Given appropriate nutritional counseling and care, access to clean water, and an adequate supply of breast-milk substitutes, early weaning and formula feeding were not harmful for infant health among HIV-exposed children. Given these constraints, these alternatives to prolonged breast-feeding were not only safe, but socially acceptable and feasible within our population-based study. These results need to be balanced with the evaluation of other outcomes such as the assessment of child growth according to infant feeding practices and maternal perceptions of stigma given different infant feeding strategies.

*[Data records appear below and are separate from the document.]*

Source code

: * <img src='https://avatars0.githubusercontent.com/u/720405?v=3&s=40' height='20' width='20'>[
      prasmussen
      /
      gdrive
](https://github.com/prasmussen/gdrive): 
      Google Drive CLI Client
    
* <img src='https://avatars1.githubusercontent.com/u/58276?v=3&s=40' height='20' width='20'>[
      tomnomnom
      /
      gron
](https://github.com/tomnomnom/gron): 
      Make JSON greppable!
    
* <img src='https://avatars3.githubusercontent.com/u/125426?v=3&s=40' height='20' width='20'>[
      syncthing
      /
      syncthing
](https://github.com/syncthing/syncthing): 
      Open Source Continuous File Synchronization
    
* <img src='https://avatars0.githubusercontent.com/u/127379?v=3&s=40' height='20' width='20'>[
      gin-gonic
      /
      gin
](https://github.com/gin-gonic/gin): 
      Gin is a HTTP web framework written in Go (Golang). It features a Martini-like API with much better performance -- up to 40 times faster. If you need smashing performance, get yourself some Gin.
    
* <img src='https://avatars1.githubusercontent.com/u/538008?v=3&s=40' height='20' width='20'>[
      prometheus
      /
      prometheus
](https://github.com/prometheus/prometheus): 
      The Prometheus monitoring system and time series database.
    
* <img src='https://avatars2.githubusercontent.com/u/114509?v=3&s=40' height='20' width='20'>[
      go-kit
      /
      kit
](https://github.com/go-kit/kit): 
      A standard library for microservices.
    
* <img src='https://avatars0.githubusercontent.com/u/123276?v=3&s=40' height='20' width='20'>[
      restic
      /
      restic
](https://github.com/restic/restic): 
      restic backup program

These findings of the Ditrame Plus study are consistent with a previous clinical trial of randomly allocated infant feeding practices in Kenya, with the preliminary results of a cohort study in Uganda and with a large African pooled analysis [12
]. However, these findings differ from operational research suggesting that formula feeding was associated with higher mortality, morbidity, and stigma in field settings [31
]. More recently, a clinical trial conducted in Botswana allocated at random 6 mo of breast-feeding plus prophylactic infant zidovudine, or formula feeding plus 1 mo of zidovudine [33
]. In that trial, the probability of infant death by month 7 was significantly higher in the formula-fed group than in the breast-fed group (9.3% versus 4.9%; p
= 0.003), but this difference diminished beyond month 7, such that the time-to-mortality distributions through 18 mo of age were not significantly different (10.7% versus 8.5%; p
The access to care, support, and counseling, the provision of the breast-milk substitutes, and the clean water availability, as well as the good follow-up observed within the Ditrame Plus study, would all be expected to lead to more optimal outcomes for alternatives to prolonged breast-feeding in contrast to what was observed in less well-structured or well-supported programs. However, the clean water access, the education level of the mothers, and the economic status of the families included in our cohort appear representative of many urban settings in Africa and lead to a cautious but possible generalization of our results to contexts with appropriate political and structural supports.

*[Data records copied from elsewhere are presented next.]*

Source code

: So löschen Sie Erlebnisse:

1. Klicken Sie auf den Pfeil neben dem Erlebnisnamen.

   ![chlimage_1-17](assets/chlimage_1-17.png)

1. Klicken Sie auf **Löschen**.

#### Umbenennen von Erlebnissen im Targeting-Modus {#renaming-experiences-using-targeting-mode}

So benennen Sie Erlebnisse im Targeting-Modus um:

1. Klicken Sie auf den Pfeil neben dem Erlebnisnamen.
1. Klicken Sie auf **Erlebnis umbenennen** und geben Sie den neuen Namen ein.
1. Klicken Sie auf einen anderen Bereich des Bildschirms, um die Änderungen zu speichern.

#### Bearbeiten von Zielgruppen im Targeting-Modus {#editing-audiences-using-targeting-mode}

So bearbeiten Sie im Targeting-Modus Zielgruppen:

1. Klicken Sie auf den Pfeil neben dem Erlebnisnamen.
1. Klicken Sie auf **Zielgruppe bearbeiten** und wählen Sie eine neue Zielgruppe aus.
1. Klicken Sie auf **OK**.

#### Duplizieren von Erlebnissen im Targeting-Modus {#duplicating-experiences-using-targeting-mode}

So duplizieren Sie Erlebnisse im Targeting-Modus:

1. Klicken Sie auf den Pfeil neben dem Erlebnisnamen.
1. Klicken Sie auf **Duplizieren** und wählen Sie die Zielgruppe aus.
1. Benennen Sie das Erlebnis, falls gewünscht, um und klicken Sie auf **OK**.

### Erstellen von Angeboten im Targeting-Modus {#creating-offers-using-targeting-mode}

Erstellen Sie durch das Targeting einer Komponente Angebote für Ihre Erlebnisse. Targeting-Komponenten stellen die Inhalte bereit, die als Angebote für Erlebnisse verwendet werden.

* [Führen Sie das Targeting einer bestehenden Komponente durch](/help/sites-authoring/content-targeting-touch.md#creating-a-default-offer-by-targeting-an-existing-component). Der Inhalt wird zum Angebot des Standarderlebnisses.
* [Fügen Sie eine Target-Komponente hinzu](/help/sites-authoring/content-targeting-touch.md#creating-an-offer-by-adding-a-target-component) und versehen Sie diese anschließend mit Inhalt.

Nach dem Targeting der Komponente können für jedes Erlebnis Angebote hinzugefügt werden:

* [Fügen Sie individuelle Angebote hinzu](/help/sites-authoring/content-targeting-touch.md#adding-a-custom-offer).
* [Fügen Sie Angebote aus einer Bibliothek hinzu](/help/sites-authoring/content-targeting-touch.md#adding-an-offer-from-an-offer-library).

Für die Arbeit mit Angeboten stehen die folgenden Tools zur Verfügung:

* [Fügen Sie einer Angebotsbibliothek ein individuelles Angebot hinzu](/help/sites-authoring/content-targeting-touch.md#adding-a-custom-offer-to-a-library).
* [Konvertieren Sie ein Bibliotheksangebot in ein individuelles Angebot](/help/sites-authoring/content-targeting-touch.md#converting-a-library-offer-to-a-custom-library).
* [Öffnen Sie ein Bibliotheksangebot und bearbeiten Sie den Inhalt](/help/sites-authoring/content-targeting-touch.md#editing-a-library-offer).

In conclusion, we urge the operational implementation in urban African settings of programs aimed at the overall reduction of mother-to-child transmission of HIV. HIV-infected pregnant women could be offered several alternatives to prolonged and predominant breast-feeding so that they could find the one adapted to their individual situation: either complete avoidance of breast-feeding or exclusive breast-feeding with early cessation. The recent rollout in Africa of programs of access to care for people living with HIV could provide a unique opportunity to routinely implement these infant feeding strategies. Both women and children could be given appropriate nutritional counseling and care within these initiatives. Moreover, the clinical support available in such infrastructures could contribute to minimizing infant mortality. The place of heavily subsidized breast-milk substitutes within these programs should, however, be politically discussed. At the same time, more research is needed to improve on safe infant feeding options for resource-constrained settings.